The threat of a widespread Ebola outbreak in the United States is small; the object should be to keep it that way. Banning travel to and from West Africa — most importantly, Guinea, Liberia, and Sierra Leone, where Ebola is epidemic — is a commonsense measure that would help to keep the disease contained and the risk of its spread abroad low.
The White House, or the White House working with Congress, could quickly and easily establish a blanket ban on travel. They could also provide for appropriate exceptions to ensure that aid continues to reach afflicted areas. Travel to West Africa should be restricted to approved military personnel and monitored aid and medical workers, while travel from West Africa to the U.S. should be handled on a case-by-case basis. One possible procedure would be to allow individuals currently in West Africa to apply through the U.S. government for a special visa, and, with approval, to leave the country after demonstrating that they were not infected. Such exceptions were routinely available under the HIV/AIDS-related ban in effect in the U.S. from 1987 to 2010.
The ban should, of course, apply to a traveler’s country of origin, preventing persons from West Africa from entering the United States via other countries. Such a ban would, in theory, have prevented entry to Thomas Eric Duncan, the first person to be diagnosed with Ebola in the United States, who arrived from Liberia via Belgium. Furthermore, it would have protected the two hospital workers who contracted the disease through their interactions with Duncan.

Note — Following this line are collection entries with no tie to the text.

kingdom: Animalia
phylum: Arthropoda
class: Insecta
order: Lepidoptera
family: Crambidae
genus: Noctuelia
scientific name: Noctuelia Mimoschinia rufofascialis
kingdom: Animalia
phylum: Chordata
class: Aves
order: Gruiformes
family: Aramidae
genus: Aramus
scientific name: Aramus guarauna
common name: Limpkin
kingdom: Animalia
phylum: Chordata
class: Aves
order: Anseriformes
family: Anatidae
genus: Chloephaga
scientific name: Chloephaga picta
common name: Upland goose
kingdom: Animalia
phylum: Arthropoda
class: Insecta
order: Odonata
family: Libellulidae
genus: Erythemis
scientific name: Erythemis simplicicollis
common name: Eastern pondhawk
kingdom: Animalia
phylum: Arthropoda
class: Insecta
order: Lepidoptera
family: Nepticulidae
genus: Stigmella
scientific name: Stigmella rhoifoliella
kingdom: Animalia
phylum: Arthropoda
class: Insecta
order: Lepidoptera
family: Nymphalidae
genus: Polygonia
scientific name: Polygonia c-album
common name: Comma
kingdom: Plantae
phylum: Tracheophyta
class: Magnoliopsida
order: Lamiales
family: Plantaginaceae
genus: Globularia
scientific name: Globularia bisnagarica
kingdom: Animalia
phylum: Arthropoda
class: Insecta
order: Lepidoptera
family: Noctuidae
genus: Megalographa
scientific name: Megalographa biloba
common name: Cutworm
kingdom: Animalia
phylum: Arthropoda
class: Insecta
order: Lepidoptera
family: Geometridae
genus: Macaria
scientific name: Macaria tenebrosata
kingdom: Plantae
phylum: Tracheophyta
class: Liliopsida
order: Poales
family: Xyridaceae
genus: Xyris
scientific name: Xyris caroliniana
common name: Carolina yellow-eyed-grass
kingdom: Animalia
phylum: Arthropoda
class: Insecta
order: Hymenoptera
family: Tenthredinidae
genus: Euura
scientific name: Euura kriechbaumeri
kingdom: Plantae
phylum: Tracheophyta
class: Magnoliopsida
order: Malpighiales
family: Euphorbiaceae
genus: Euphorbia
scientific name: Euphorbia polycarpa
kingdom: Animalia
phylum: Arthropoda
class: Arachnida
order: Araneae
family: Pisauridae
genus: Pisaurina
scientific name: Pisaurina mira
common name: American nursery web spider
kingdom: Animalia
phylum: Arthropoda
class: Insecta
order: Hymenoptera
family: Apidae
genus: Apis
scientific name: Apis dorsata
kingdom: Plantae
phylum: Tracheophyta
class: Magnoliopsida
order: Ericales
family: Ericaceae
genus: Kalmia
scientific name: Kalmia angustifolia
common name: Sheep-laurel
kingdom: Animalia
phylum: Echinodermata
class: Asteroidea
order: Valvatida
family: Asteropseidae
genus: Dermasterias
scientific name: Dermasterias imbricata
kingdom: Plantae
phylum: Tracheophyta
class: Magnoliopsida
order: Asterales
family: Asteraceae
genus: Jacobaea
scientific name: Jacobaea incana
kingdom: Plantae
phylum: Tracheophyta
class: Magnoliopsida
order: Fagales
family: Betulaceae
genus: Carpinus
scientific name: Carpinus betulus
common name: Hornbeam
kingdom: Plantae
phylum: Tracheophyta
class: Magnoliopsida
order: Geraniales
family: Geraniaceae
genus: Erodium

No, the ban would not work perfectly. But an inability to eliminate all risk whatsoever should not disqualify efforts that would reduce it, and restrictions would substantially curtail travel from high-risk nations and minimize the risk of Ebola-infected patients reaching American shores.
The situation in Dallas makes clear that it is easier to protect Americans from the disease by keeping it abroad than by addressing it when it arrives. Screening procedures failed, because prior to boarding in Liberia, Duncan lied about his contact with the disease. When Duncan told staff at Texas Health Presbyterian Hospital that he had just returned from Liberia, they took no notice and sent him home with a fever of 103 degrees. The two hospital workers now suffering Ebola were the victims of minor missteps in following safety guidelines. Even with American health standards and procedures, treating and containing the virus affords ample opportunities for accidental transmission. The U.S. can reduce that risk by instituting travel restrictions that will minimize Americans’ contact with the virus and keep the treatment process, as much as possible, abroad.
Fear of an Ebola outbreak is probably overblown: There are diseases that are more contagious. But risk multiplies if politicians refuse elementary measures. Prudent action now can prevent a real emergency in the future.